Intel and classroom software maker Class are developing software that will watch over digital students’ faces and body language. The system can reportedly detect whether students are bored, distracted, or confused, but some experts are concerned that the software could lead to invasions of privacy. “Such AI-based monitoring products should be transparent about how this data is being used,” Michael Huth, co-founder of the company Xayn and head of the computing department at Imperial College London, told Lifewire in an email interview. “If it is used to track engagement in a student cohort, where engagement at the individual level is not recorded, this is somewhat less problematic from a privacy perspective. If any of this data were to be used to influence student assessment, however, I can see all sorts of problems arising.”
Watching Over Students
Class and Intel have partnered to integrate an AI-based technology that runs along with the videoconferencing software Zoom, Protocol reported.
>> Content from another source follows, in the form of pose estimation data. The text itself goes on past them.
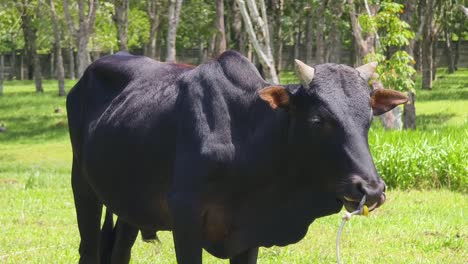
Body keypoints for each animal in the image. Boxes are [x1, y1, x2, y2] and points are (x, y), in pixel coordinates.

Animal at [67, 50, 408, 262]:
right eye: (318, 120)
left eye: (368, 118)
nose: (371, 189)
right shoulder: (185, 221)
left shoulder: (249, 233)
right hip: (82, 188)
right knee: (89, 250)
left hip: (129, 204)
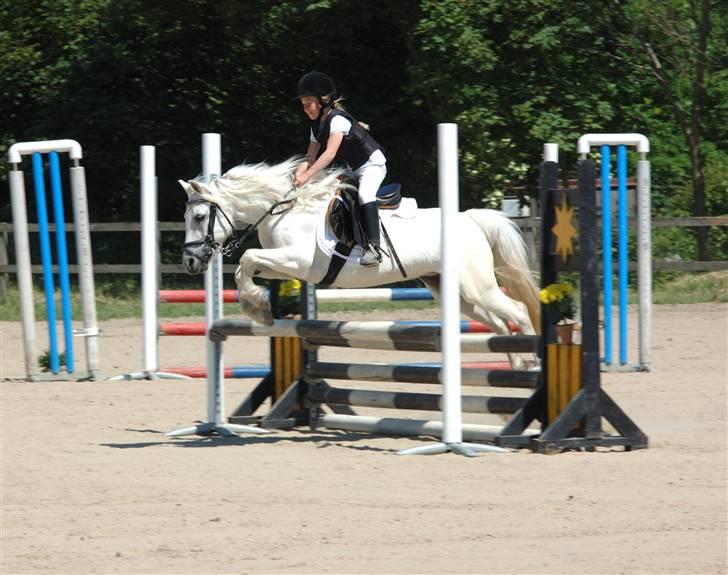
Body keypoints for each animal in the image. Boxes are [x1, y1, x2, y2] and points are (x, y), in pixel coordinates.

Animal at [179, 155, 536, 366]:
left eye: (199, 216)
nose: (191, 262)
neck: (283, 209)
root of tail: (471, 219)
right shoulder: (282, 263)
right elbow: (247, 267)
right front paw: (259, 307)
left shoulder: (296, 261)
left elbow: (248, 258)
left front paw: (260, 310)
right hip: (456, 293)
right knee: (499, 325)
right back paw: (517, 365)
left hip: (477, 286)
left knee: (518, 311)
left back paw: (533, 363)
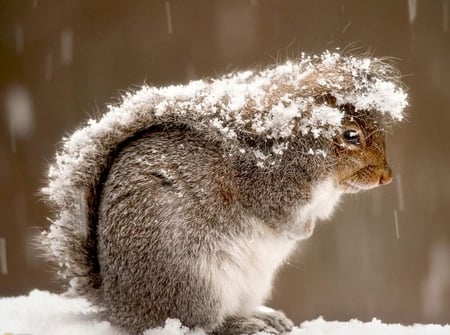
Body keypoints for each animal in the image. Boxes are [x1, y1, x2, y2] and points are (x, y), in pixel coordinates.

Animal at [41, 51, 408, 335]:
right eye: (351, 135)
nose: (387, 177)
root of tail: (120, 306)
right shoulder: (266, 188)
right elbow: (280, 217)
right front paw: (301, 231)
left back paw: (263, 316)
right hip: (195, 282)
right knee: (203, 324)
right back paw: (242, 324)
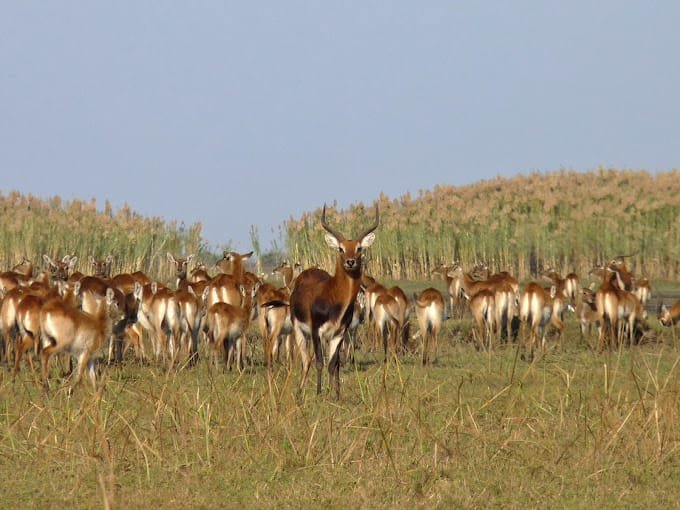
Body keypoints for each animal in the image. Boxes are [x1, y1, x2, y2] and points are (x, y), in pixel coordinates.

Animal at [290, 203, 380, 398]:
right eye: (340, 248)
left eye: (359, 248)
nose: (350, 262)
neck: (334, 299)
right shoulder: (316, 331)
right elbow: (319, 362)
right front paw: (319, 394)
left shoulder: (339, 333)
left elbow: (333, 364)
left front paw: (335, 395)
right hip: (300, 331)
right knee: (306, 361)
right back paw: (299, 392)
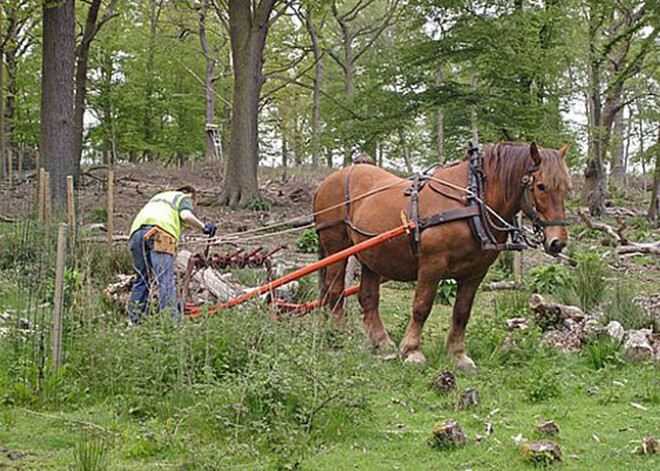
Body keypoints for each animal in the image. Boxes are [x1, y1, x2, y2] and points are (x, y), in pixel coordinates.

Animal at [312, 142, 568, 374]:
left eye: (567, 188)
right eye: (541, 186)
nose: (558, 242)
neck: (470, 201)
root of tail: (329, 180)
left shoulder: (475, 273)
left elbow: (462, 312)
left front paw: (458, 355)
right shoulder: (432, 265)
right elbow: (421, 307)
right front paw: (412, 351)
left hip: (371, 255)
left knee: (367, 297)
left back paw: (382, 342)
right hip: (336, 246)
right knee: (335, 291)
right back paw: (339, 336)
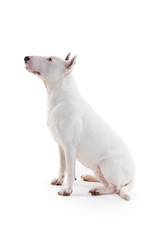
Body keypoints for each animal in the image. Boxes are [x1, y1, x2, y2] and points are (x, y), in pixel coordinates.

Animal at [24, 53, 136, 200]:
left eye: (50, 59)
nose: (25, 57)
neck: (58, 96)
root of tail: (133, 176)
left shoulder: (70, 146)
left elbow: (70, 170)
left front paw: (67, 190)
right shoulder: (61, 146)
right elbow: (62, 165)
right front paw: (59, 180)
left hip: (107, 163)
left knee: (116, 187)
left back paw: (97, 190)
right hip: (98, 168)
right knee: (105, 181)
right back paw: (89, 177)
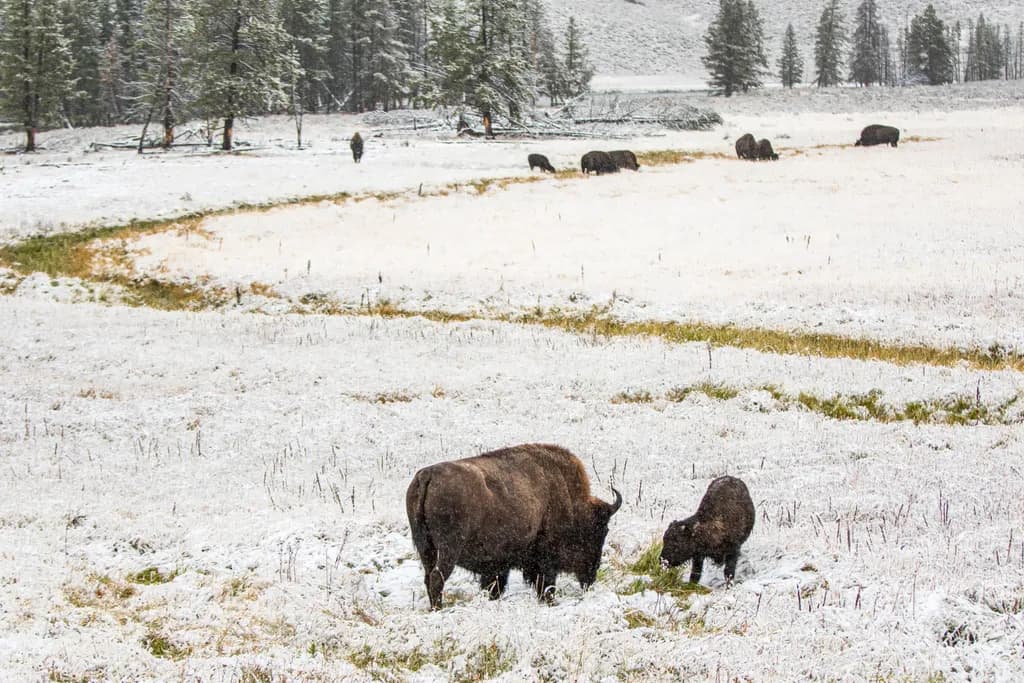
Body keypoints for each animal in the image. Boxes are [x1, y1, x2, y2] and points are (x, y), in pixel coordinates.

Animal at [406, 443, 622, 610]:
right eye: (599, 531)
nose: (592, 574)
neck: (569, 499)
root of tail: (427, 476)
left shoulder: (498, 566)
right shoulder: (544, 561)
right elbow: (546, 584)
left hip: (425, 549)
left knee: (428, 577)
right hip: (448, 550)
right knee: (437, 578)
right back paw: (438, 609)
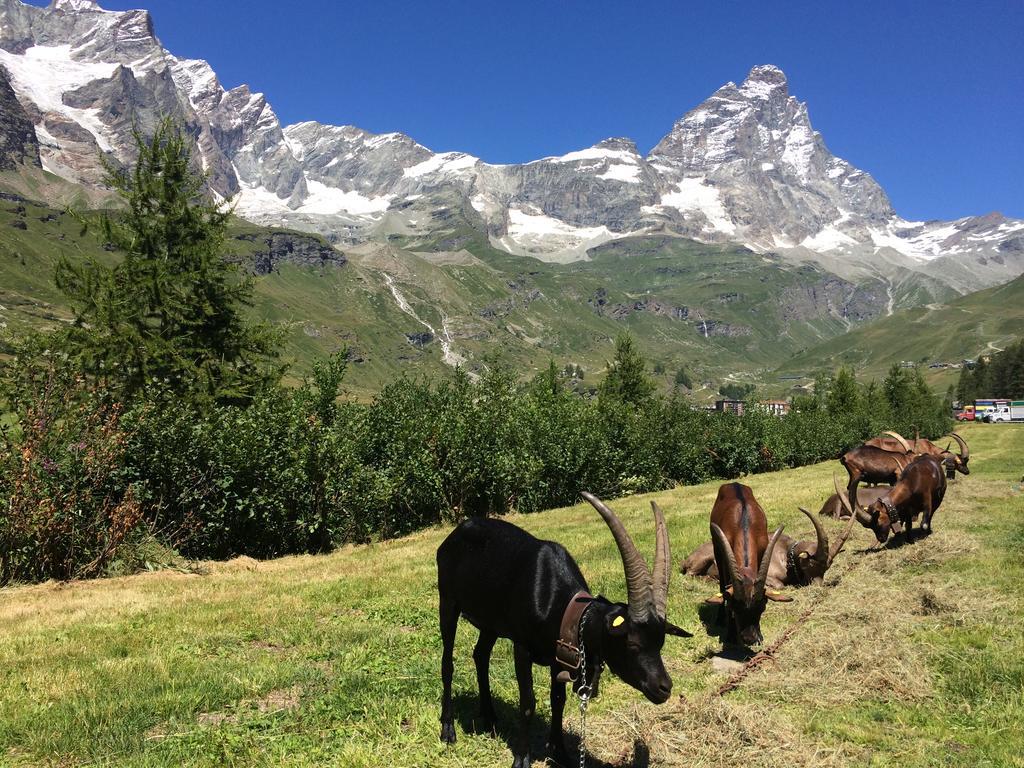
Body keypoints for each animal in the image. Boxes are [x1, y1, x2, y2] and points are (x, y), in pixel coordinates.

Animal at [436, 493, 692, 768]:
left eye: (661, 642)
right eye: (632, 643)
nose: (664, 688)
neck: (557, 601)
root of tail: (453, 535)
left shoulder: (561, 653)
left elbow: (558, 700)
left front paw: (559, 752)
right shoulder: (522, 647)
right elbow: (528, 702)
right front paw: (522, 757)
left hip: (490, 622)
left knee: (480, 655)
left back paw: (490, 717)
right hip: (448, 602)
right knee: (448, 663)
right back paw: (448, 729)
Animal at [708, 487, 786, 651]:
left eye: (762, 607)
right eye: (734, 607)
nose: (749, 639)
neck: (744, 524)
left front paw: (759, 636)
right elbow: (726, 589)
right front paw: (731, 635)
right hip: (717, 550)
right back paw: (720, 618)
The software can be used to monitor students, the report said. “Through our partnership with Intel, we’ll be able to bring new, immersive features to Class’ software that are driven by research-backed functionalities,” according to the company’s website. “We’ll also work alongside Intel to leverage resources and provide educators and students with valuable insights, joint case studies, white papers, webinars, and much more.” Intel told Protocol that the classroom software is in the early stages, and there are no plans to send the product to market. The partnership with Class isn’t the only potential collaboration between Intel’s emotion-reading software and other manufacturers. An online brochure from Intel touts a new electronic whiteboard called Viewboard aimed at schools. Intel software “makes it possible for myViewboard to assess and display the emotional states of learners as immediate feedback for educators,” according to the brochure. Class is one of many software products that purport to track students’ emotions using AI. There’s also 4Little Trees, an emotion detection learning platform that is “a virtual teaching assistant [that] would help by choosing the most suitable questions for you or challenge you when needed,” according to the company’s website. Ashish Fernando, the CEO of AI company iSchoolConnect, told Lifewire in an email interview that AI can be trained to assess human behavior and features without the impact of subjective biases individuals hold. “AI can assess a significantly larger number of human behaviors, including easy-to-miss micro-expressions, at a rate much faster than a human,” Fernando said. “Where feedback could have taken hours, AI can now provide the same within a few minutes.”
Privacy Concerns
The use of AI to monitor humans is growing. Snapchat has AI tech that assesses the emotional level of a group of people at a live event. Mad Street Den uses computer vision AI to help retailers recognize potential buyers’ facial expressions and emotions. BrainQ leverages AI to understand how passengers interact with the autonomous vehicles they are using. And companies are using AI to track driver fatigue. “This is a great use-case for road safety, but it brings up questions concerning the privacy rights of drivers in their personal vehicles,” Huth said. “Will fatigue information be shared with the insurance company or the car manufacturer? Or will it just warn the driver to pull over and rest? This is less of an issue for commercial car fleets such as trucks, delivery vans, or cabs.” One issue is that AI’s information, such as muscle movement to infer emotional state, might not be reliable, Huth said. “This creates a dilemma, as more reliable AI may require accessing even more sensitive data such as EEG signals,” he added. For students, AI can be useful for monitoring compliance during online exams when a proctor cannot be physically present. But this use of AI for this is contentious, Huth said, because the system tries to determine whether a student intends to cheat or does cheat, and there’s a real potential for false positives that result in the unjustified penalizing of students who have done nothing wrong. “Any AI used for this purpose would need to be robust enough to deal with toilet breaks, nervous tics of individual students (such as erratic eye movements), and so on,” Huth said.